子どもが大きくなってくると『受験』というものを意識しないわけにはいきません。
塾講師をしていると時々あるのが、志望校の方針は決めていないが、手遅れになると困るのでとりあえず勉強をさせるというご家庭です。
もちろん勉強は大切なことですから、やらないよりはやったほうが良いに決まっていますが、学習の効果を高めるためにも目標や方針は決まっていた方が良いといえます。
そこで、今回は特に小学校受験、中学受験の志望校を選ぶときの考え方の軸として、大切な4つのポイントをご紹介します。
目次
志望校選びで重要な教育費用
まずは、現実的な話として教育費用の面があります。
現実的に負担できる費用は夫婦で話し合ってある程度も目算はつけておいた方がいいでしょう。想定せずにあとで困るのが、周りの子どものお小遣いのレベルだったりします。
ちょっと費用負担が大きい私立中学に学費だけなら払えると無理をして通わせて見たら、周りの子どもとお小遣いの額が1桁違ったなんて話も聞きます。

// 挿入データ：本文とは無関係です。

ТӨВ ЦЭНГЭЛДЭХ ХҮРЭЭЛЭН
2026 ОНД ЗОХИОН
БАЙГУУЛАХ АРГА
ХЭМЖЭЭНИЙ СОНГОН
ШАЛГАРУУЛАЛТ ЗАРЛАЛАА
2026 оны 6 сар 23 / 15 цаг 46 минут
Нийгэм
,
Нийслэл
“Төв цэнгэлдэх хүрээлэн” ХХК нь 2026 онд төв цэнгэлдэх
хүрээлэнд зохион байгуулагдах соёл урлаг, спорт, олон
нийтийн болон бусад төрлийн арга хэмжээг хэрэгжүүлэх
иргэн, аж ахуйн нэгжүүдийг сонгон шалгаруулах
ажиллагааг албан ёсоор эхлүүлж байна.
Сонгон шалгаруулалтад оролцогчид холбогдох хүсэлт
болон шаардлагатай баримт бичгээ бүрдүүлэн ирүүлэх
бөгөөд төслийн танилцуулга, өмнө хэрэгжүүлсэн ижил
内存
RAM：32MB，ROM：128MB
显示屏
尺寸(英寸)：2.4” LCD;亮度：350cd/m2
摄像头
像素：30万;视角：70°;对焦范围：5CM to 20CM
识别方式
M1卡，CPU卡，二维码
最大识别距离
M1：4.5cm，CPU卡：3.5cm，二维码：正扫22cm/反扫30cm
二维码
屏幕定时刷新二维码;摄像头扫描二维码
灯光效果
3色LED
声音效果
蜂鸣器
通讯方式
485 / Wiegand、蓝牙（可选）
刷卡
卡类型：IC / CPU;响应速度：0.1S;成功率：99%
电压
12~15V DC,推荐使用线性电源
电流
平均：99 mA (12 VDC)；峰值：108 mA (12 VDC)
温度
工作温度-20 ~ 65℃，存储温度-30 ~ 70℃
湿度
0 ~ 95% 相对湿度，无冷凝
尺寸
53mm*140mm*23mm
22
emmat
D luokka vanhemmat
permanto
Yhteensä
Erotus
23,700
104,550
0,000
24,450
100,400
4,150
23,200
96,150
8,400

たかがお小遣いですが、当然休みの日に遊びに良く場所は負担できる費用で変わりますから、周りの子どもと経済レベルがあまりにもかけ離れてしまうようなら、楽しい学校生活は送りにくいかもしれません。
次の受験は中学受験、高校受験、それとも大学受験?
次の受験をいつにするのかも計画の中に入れなければいけません。
中学受験や高校受験のレベルでは名門校となる大学附属も、実際にその大学自体は1流校ではないケースもあります。
エスカレーターで大学に行ったときに、その大学で満足できるのかは、中学高校のレベルとは別に考えなければなりません。
実際に附属に入れてしまうと、勉強して外部受験でさらに上の大学にチャレンジとはなかなかならないものです。
外部受験をするということは、せっかくできた同級生と離ればなれになるということだからです。
そのため、教育熱心なご家庭では、「高校受験をさせたい」「大学受験をさせたい」との理由で接続のない名門校しか狙わない方も一定数いらっしゃいます。
逆に、大切な青春時代を受験勉強ばっかりにはさせたくないとお考えの方もいらっしゃいます。
受験勉強は学力を伸ばすきっかけでもありますし、人生のレベルアップをはかるチャンスと言う事もできますが、一方では、せっかくの青春時代に勉強しかできなかったということにもなりかねません。
勉強以外のことに価値を強く感じるのであれば、受験の回数がすくなくなるような学校選びも考えられます。
志望校の学校の雰囲気も重要な基準
子どもの生活が学校の雰囲気、校風に合うかどうかも重要な判断基準になります。
校風があるということは一定の性格の生徒が集まっているということですから、その中に溶け込めないようであれば、学校生活は楽しいものにはならないかもしれません。
では、校風は誰が作っているかというと、学校の方針と先輩たちといえるでしょう。
私立高校であれば、入試問題で一定の生徒を集めることができます。入試問題が細かい暗記を要求するように作られていると、コツコツ型のまじめな生徒が多くなります。
逆に思考系の問題を多くすると天才型で腕白な生徒が集まります。
こうした校風を判断材料とするためには、先生方や入試担当者が行う学校説明会だけでなく、学園際・文化祭など生徒の様子がわかる行事に参加すると良いでしょう。
学校のレベルと子供の学力レベル
学校の学力のレベルと子どもの学力のレベルが合っているかも重要です。
それは入学時点のレベルというよりは、子どもの性格によるところが大きいといえます。
性格的に平均で満足してしまうが、最低平均は取りたいという子どもであれば、レベルが高い学校に行ってもレベルが低い学校に行っても平均で納まる可能性が高いといえます。
この子どもは多少無理をしてでもレベルの高い学校に入れたほうが良い結果になるといえます。
逆にプライドが高く順位が下の方だと努力をしなくなる子どももいます。
それまで成績優秀と言われていた子どもが無理をして自分のレベルより高い学校に入った結果、学校の中の順位が最下位近くになりドロップアウトしてしまったというのも良く聞く話です。
一般的には少しでもいい学校に入ることが良いことといわれますが、入ったはいいが授業についていけないのであれば元も子もありません。
志望校選びは理想ではなく判断基準を持って
学校選びのポイントについて述べてみましたが、最終的な判断の軸はご家庭の人生観・幸福感ということができると思います。
子どもの人生にとって何が重要かは学校や塾の先生には決めることはできません。
ですから、ご家庭の中で何を最重要と考えるかを話し合われるとよいでしょう。判断の軸を決めた上で比較検討すれば、志望校選びにあまり迷うことはなくなるはずです。